Thoughts? Opinions? Reasons I should shut up and watch such-and-such a film first?

Thanks to:


  1. That certainly is a wonderfully-imagined game.
    -&-I like your application of those ideas. :D

  2. Sounds awesome! And that demo looks very cool!

  3. testing Chambers of Devouring Light tonight, soon as the girls are done walking the dog.

    i'll use a roll of tape encircling the minis to model it.

  4. This is absolutely brilliant.

    What tickles my fancy is the idea that in the midst of this game world that purely exists for the benefit of the 3-6 player characters, the idea is taken to it's extreme in that what they can't see or hear or smell etc. literally doesn't exist. There's no pretence at an outside world that is beyond the current knowledge of the party. While I hate the term, it's very post-modern isn't it? (Sorry, I won't say that again, I promise).

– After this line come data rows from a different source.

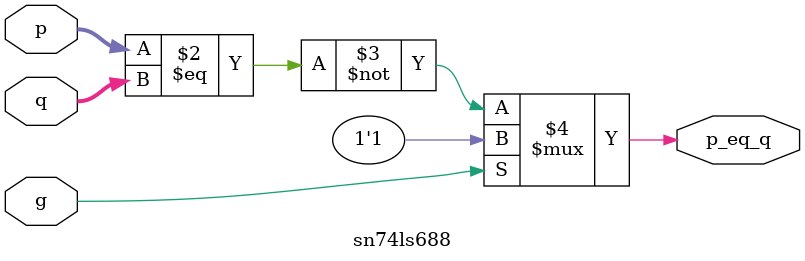
<source format=v>
module sn74ls688(p_eq_q, p, q, g);
input [7:0] p, q;
input g;
output p_eq_q;
parameter
	// TI TTL data book Vol 1, 1985
	tPLH_min=0, tPLH_typ=12, tPLH_max=18,
	tPHL_min=0, tPHL_typ=17, tPHL_max=23;

	assign #(tPLH_min : tPLH_typ : tPLH_max,
			 tPHL_min : tPHL_typ : tPHL_max)
		p_eq_q = (g==1 ? 1'b1 : ~(p==q));

endmodule

</source>
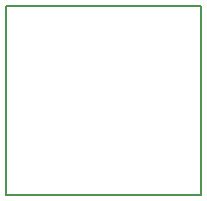
<source format=gbr>
G04 start of page 4 for group 2 idx 2 *
G04 Title: (unknown), outline *
G04 Creator: pcb 20110918 *
G04 CreationDate: Mon 25 Mar 2013 03:10:27 AM GMT UTC *
G04 For: railfan *
G04 Format: Gerber/RS-274X *
G04 PCB-Dimensions: 65000 63000 *
G04 PCB-Coordinate-Origin: lower left *
%MOIN*%
%FSLAX25Y25*%
%LNOUTLINE*%
%ADD27C,0.0080*%
G54D27*X0Y63000D02*Y0D01*
Y63000D02*X65000D01*
X0Y0D02*X65000D01*
Y63000D02*Y0D01*
M02*

</source>
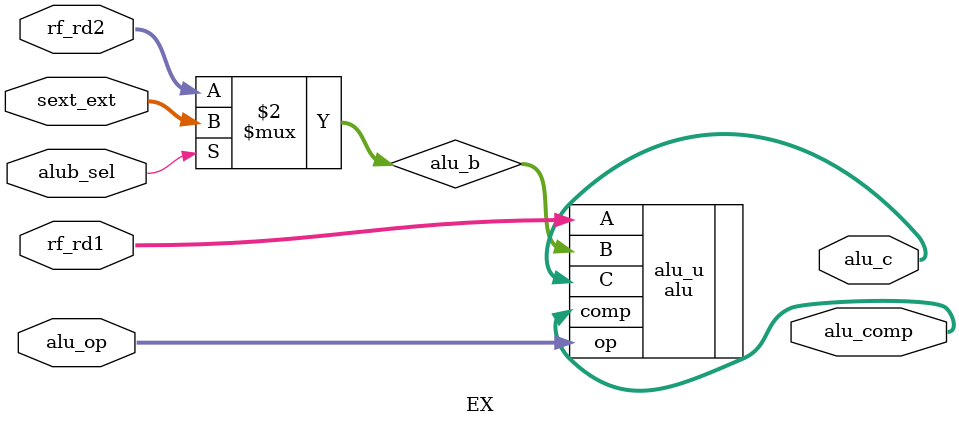
<source format=v>
module EX (
    input   [31:0]  rf_rd1,
    input   [31:0]  rf_rd2,
    input   [31:0]  sext_ext,
    input           alub_sel,
    input   [3:0]   alu_op,
    output  [31:0]  alu_c,
    output  [1:0]   alu_comp
);

wire [31:0] alu_b = (alub_sel==0)?rf_rd2:sext_ext;

alu alu_u (
    .A(rf_rd1),
    .B(alu_b),
    .op(alu_op),
    .C(alu_c),
    .comp(alu_comp)
);

endmodule
</source>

    So what could exist outside of the light? Anti-matter creatures? Pure chaos-stuff?

  5. Play-test notes:

    -This is effect is actually spooky. Player response:

    "Holy shit this is some weird vampire shit going on here."

    -If you haven't been keeping close track of lamp oil up 'til that point it's important to have an otherwise harmless room that DOES remind PCs they're using lamp oil at an alarming rate (I had a library with important books but no light--they research, they lose lamp oil). This way, when the PCs go into the Chambers of Devouring light they aren't ALL immediately lighting their lamps or torches--which kinda kills the effect. It;s best when only one lamp's lit

    -It is important to design rooms with things in specific places on the wall, obviously, and things that will make them want to leave the "circle of light" created by whoever has a lamp. So something has to MOVE, and move fast, or else they just say "we check out the room"

  6. If things only exist when they are observed by anyone, then the echolocation creatures will cause the floor to continue to exist even when it is dark, even for the PCs. If, on the other hand, things only exist for you when you observe them, then a PC will fall through the floor when he closes his eyes (or is knocked out).

    Don't get me wrong, it's an interesting idea. But count me among the people who prefer self-illuminating dungeons.

  7. @all: Thanks for your comments. I thought this was more likely to garner a "well, duh!" reaction than anything else.

    @Zak: Thanks for the playtest notes. Glad you and the girls liked it.

    @leptopus: What, you want to ruin a perfectly trick room by applying your relentless logic? ;) Can the PCs perceive echolocation? If not, then it doesn't apply to them.